Episode 74
「何か不安なことがあるだろ?」
庭園に出て、護衛の人たちが周囲をチェックしてから話が聞こえない距離に下がったのを確認するなり、パトリックが私の顔を覗き込んだ。
「明日はいよいよ婚約披露パーティーだし、それが終わったらもう逃げられない。っていうか、もう既に逃がすつもりはないけど…。王太子妃の重責を負わせるのは申し訳ないとは思ってるけど、どうしても俺はイライザがいいんだ」
パトリックの顔が少し強張っている。私の不安に気づいてたんだ。表情に出てしまっていたとしても、ほんの少しだったと思うのに。気づいてくれたのはすごいし嬉しいけど、これは…もしかしなくても、私の不安を違う方向にとらえちゃってるよね。
「不安はあります。でも、それは婚約に対する不安じゃなくて、私自身に対する不安なんです。パトリック様があまりに完璧だから、私は大丈夫なのかなって不安になっちゃって。努力はしてるつもりなんですけど、この世界の王太子妃基準にちゃんと達せているのかわからなくて…」
私の顔を張り詰めた表情で覗き込んでいたパトリックが、安心したように顔を緩め、長い溜息を吐いた。

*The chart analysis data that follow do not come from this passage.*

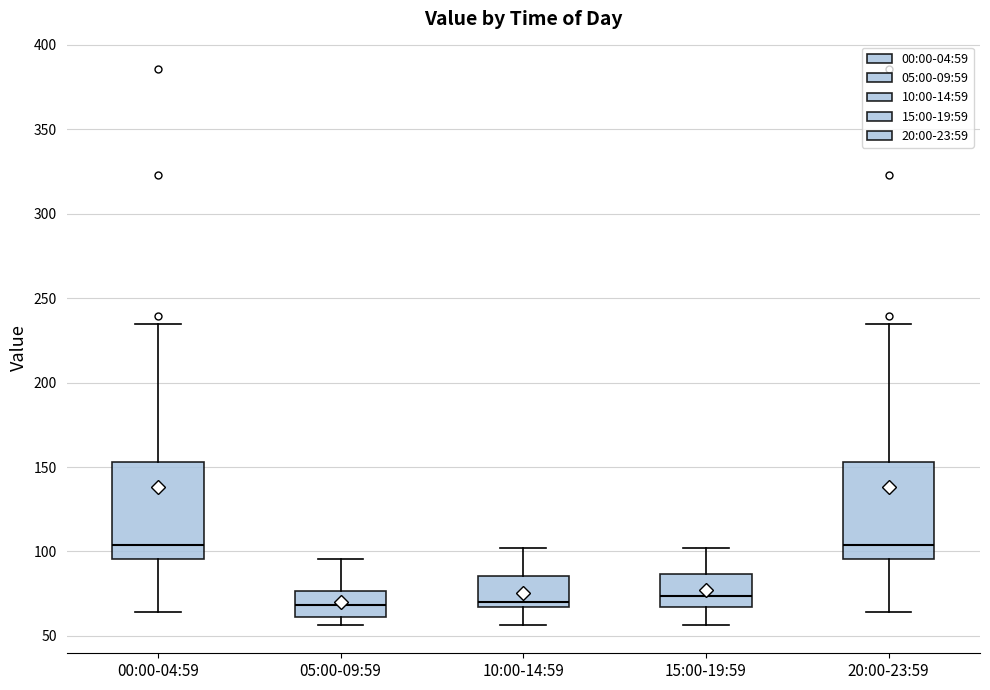

Reading left to right, read every box against the y-axis: the position of its median line, the range the box covers, and the ends of its whiskers. The values are not printed on the chart, so give them approximately, as read against the axis.

00:00-04:59: median 105, box 95 to 155, whiskers 65 to 235
05:00-09:59: median 70, box 60 to 75, whiskers 55 to 95
10:00-14:59: median 70, box 65 to 85, whiskers 55 to 100
15:00-19:59: median 75, box 65 to 85, whiskers 55 to 100
20:00-23:59: median 105, box 95 to 155, whiskers 65 to 235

「はー。よかった。そっちの不安か。てっきり俺との婚約に対する不安かと…。そっちの不安なら、まったく心配ない。イライザは俺だけじゃなく、周囲からの評価もすこぶる高いから。称賛の声しか聞かない」
「本当ですか?でも、それってパトリック様の周りの人はみんなそう言うしかない状況だからだったりしません?」
「いや、そこは大丈夫。俺の周りは、その辺シビアな連中ばかりだから。調子いいことばかり言う奴は、こっちに来て早々に別の部署にやったし、仕事ができてきちんと第一王子にも意見が言える奴しか残していない」
おお、さすが元エリートビジネスマン。その辺は徹底してるのね。
「そういう人たちからの評価だから、信用していい。それに、仕事に関しては前世…大城の頃から全幅の信頼を寄せてる。だから、心配しなくていい。公平な上司としての目から見ても、今のイライザは素晴らしいよ」
頭をポンポンと優しく撫でられ、ふっと肩の力が抜ける。ちょっと不安、くらいの気持ちだと思っていたのに、自分が思っている以上に不安だったんだな、と気づいた。大きな手の優しさが本当に心地よくて、私は思わず目を閉じてそのまま撫でられていた。尊敬していた沢渡部長の視点から見ても大丈夫なら、大丈夫なんだ、と自然に思える。
「もう大丈夫です。ご心配をおかけしました」
顔を上げた私の目を覗き込み、パトリックが目を細めた。
「うん、本当に大丈夫そうだ。安心した」
「あ、ひとつだけ。――私も、パトリック様がいいです。そこに関しては、これからも絶対に私の気持ちを疑わないでくださいね。何度も伝えてるのに、どうしていつもそこを不安がるんですか」
少しむくれた私を見て、パトリックが細めた目尻を困ったように下げる。
「ごめん。どうしても、お前のことになると、途端に自信がなくなるんだ」
「最初からあんなにぐいぐい押してきたくせに…」
「それは、絶対に逃がしたくなかったからな。でも、いざお前にも思いを返してもらえたら、今度は強引すぎた俺に流されただけじゃないよな、とか、外見だけは最推しでも、中身が俺じゃ飽きられてしまうかもしれない、とか、自分でもこれまで抱いたことがなかった感情が湧いてくるんだよ」
沢渡部長の頃からモテてたくせに、どうしてこの人は。
「俺から好きになって、やっとで振り向いてもらったんだ。そんな恋愛はしたことがないし、俺だって不安なんだ」
そういえば、彼女がいたことはあっても、相手から告白されて付き合ってみても、冷たいって言われて別れる、みたいな恋愛しかしたことなかったって言ってた。
「でも、こんなに好きになった人は初めてだし、気持ちが大きくなるばかりなんだ。重いって言われようが、面倒くさいって思われようが、これから一生隣にいてもらうから」
「それはちゃんと、覚悟してるつもりです。パトリック様こそ、途中で心変わりなんかしたら許しませんからね」
「それは絶対に大丈夫」
ぎゅっと抱きしめられ、私はパトリックの背中に腕を回す。前までだったら恥ずかしくて仕方なかったけど、今は絶対的に幸せな気持ちが勝る。この人の隣が、私の居場所だ。
「このままキスしたいけど、ここじゃ護衛の目もあるから、また後で」
こそっと耳元で囁かれ、途端に顔が熱くなる。前言撤回。やっぱりまだ、こういうのは恥ずかしくて仕方ないです!